Give the data again exactly as it appears, excluding any pictures.

> _Records from a data source_:

○ ○ ○ ○

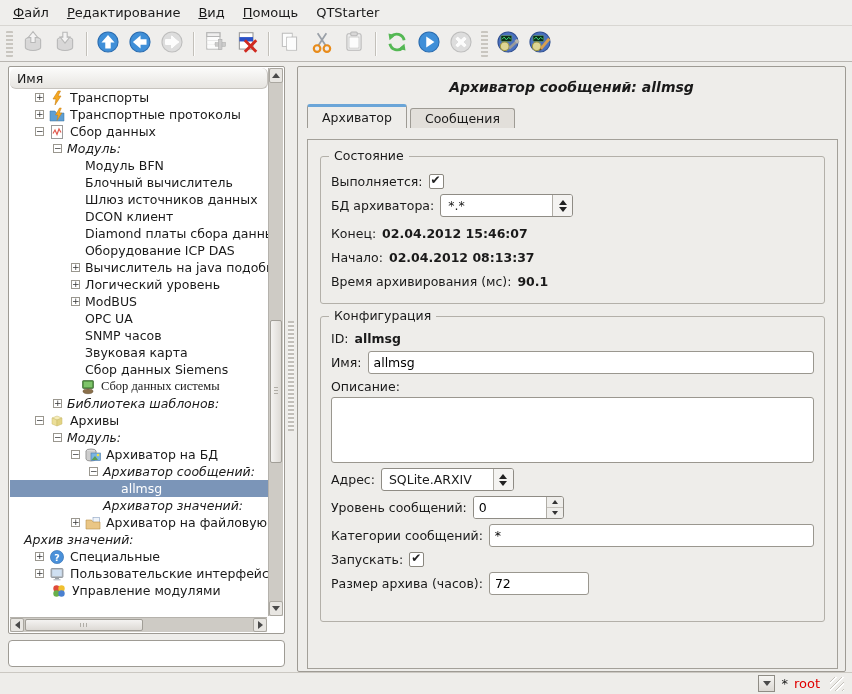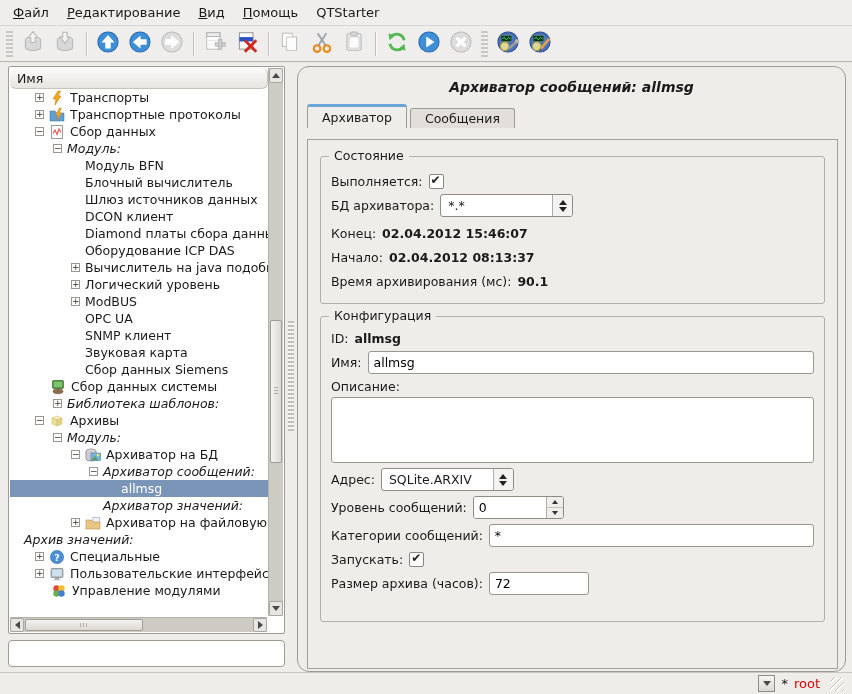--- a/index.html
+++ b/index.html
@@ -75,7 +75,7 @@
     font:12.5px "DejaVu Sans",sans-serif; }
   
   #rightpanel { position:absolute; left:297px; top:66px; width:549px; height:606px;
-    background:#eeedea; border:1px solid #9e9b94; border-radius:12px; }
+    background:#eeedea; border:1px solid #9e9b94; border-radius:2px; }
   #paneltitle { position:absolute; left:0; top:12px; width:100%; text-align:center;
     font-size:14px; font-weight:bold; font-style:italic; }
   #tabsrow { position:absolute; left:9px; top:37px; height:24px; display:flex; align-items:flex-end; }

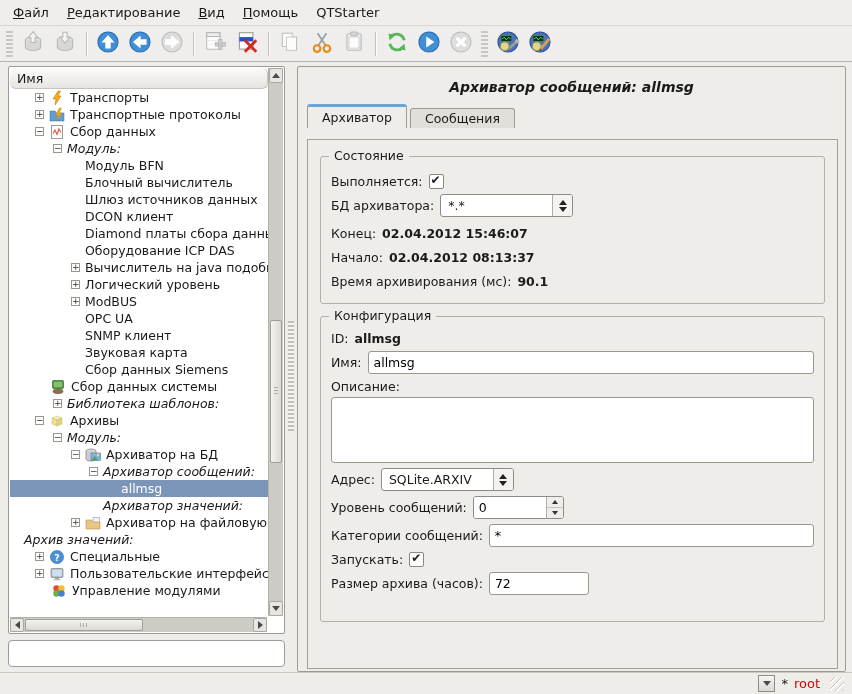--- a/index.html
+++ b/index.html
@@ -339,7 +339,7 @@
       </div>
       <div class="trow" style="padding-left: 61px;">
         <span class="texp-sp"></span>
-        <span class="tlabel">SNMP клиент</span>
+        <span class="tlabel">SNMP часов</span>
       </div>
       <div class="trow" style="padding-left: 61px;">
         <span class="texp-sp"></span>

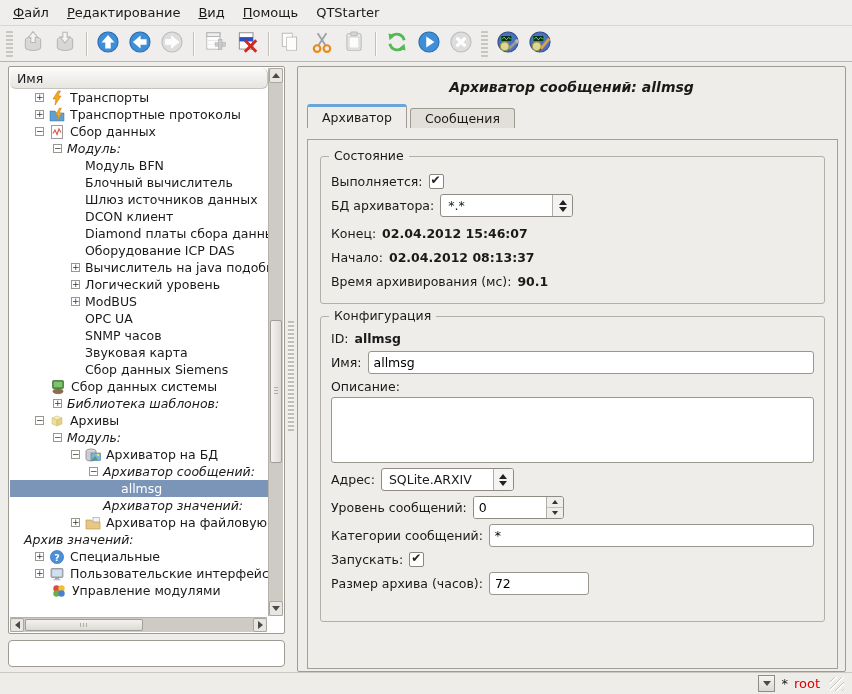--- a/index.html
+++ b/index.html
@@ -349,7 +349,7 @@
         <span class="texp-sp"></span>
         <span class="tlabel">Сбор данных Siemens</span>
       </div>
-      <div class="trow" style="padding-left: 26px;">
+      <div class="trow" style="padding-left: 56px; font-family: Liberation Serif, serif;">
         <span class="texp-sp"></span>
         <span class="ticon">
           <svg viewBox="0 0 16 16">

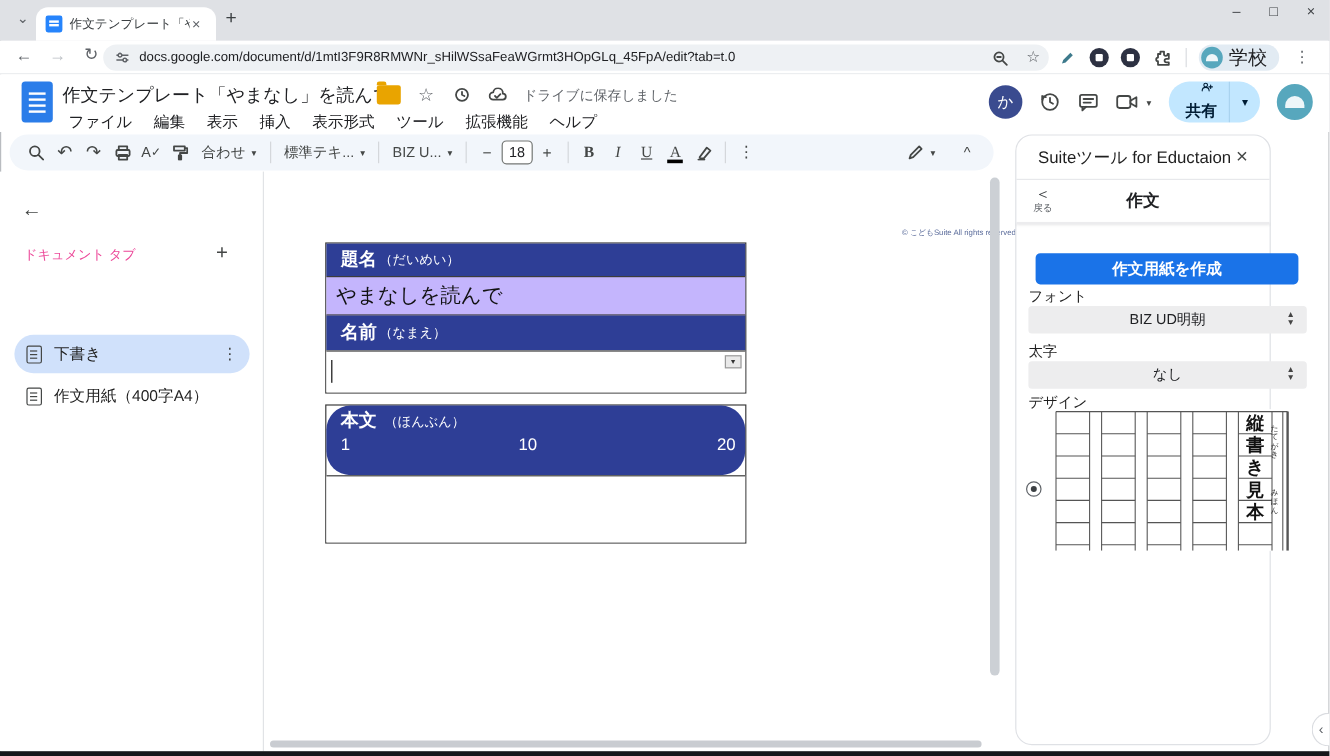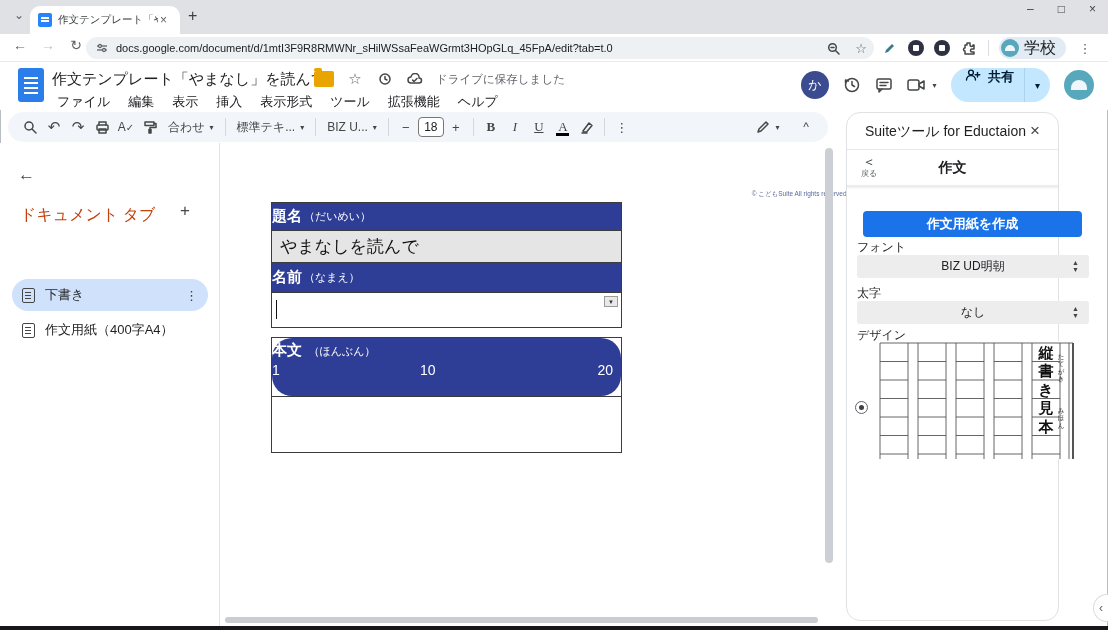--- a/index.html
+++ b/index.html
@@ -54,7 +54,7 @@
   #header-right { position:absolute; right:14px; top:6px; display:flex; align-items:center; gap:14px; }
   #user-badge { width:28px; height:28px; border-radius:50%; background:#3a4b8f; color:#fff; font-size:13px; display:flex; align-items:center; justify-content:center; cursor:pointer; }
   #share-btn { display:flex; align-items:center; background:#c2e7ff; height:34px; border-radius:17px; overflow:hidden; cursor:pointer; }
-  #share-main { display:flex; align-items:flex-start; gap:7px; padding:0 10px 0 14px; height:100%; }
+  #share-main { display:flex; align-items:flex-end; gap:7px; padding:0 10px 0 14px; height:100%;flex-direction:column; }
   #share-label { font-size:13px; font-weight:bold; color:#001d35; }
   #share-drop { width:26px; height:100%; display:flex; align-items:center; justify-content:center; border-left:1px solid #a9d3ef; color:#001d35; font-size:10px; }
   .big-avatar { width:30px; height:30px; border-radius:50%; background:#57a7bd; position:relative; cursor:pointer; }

○ ○ ○ ○

> _SOLVED PROBLEM_:
--- a/index.html
+++ b/index.html
@@ -75,7 +75,7 @@
     font:12.5px "DejaVu Sans",sans-serif; }
   
   #rightpanel { position:absolute; left:297px; top:66px; width:549px; height:606px;
-    background:#eeedea; border:1px solid #9e9b94; border-radius:12px; }
+    background:#eeedea; border:1px solid #9e9b94; border-radius:2px; }
   #paneltitle { position:absolute; left:0; top:12px; width:100%; text-align:center;
     font-size:14px; font-weight:bold; font-style:italic; }
   #tabsrow { position:absolute; left:9px; top:37px; height:24px; display:flex; align-items:flex-end; }

--- a/index.html
+++ b/index.html
@@ -339,7 +339,7 @@
       </div>
       <div class="trow" style="padding-left: 61px;">
         <span class="texp-sp"></span>
-        <span class="tlabel">SNMP клиент</span>
+        <span class="tlabel">SNMP часов</span>
       </div>
       <div class="trow" style="padding-left: 61px;">
         <span class="texp-sp"></span>

--- a/index.html
+++ b/index.html
@@ -349,7 +349,7 @@
         <span class="texp-sp"></span>
         <span class="tlabel">Сбор данных Siemens</span>
       </div>
-      <div class="trow" style="padding-left: 26px;">
+      <div class="trow" style="padding-left: 56px; font-family: Liberation Serif, serif;">
         <span class="texp-sp"></span>
         <span class="ticon">
           <svg viewBox="0 0 16 16">

--- a/index.html
+++ b/index.html
@@ -54,7 +54,7 @@
   #header-right { position:absolute; right:14px; top:6px; display:flex; align-items:center; gap:14px; }
   #user-badge { width:28px; height:28px; border-radius:50%; background:#3a4b8f; color:#fff; font-size:13px; display:flex; align-items:center; justify-content:center; cursor:pointer; }
   #share-btn { display:flex; align-items:center; background:#c2e7ff; height:34px; border-radius:17px; overflow:hidden; cursor:pointer; }
-  #share-main { display:flex; align-items:flex-start; gap:7px; padding:0 10px 0 14px; height:100%; }
+  #share-main { display:flex; align-items:flex-end; gap:7px; padding:0 10px 0 14px; height:100%;flex-direction:column; }
   #share-label { font-size:13px; font-weight:bold; color:#001d35; }
   #share-drop { width:26px; height:100%; display:flex; align-items:center; justify-content:center; border-left:1px solid #a9d3ef; color:#001d35; font-size:10px; }
   .big-avatar { width:30px; height:30px; border-radius:50%; background:#57a7bd; position:relative; cursor:pointer; }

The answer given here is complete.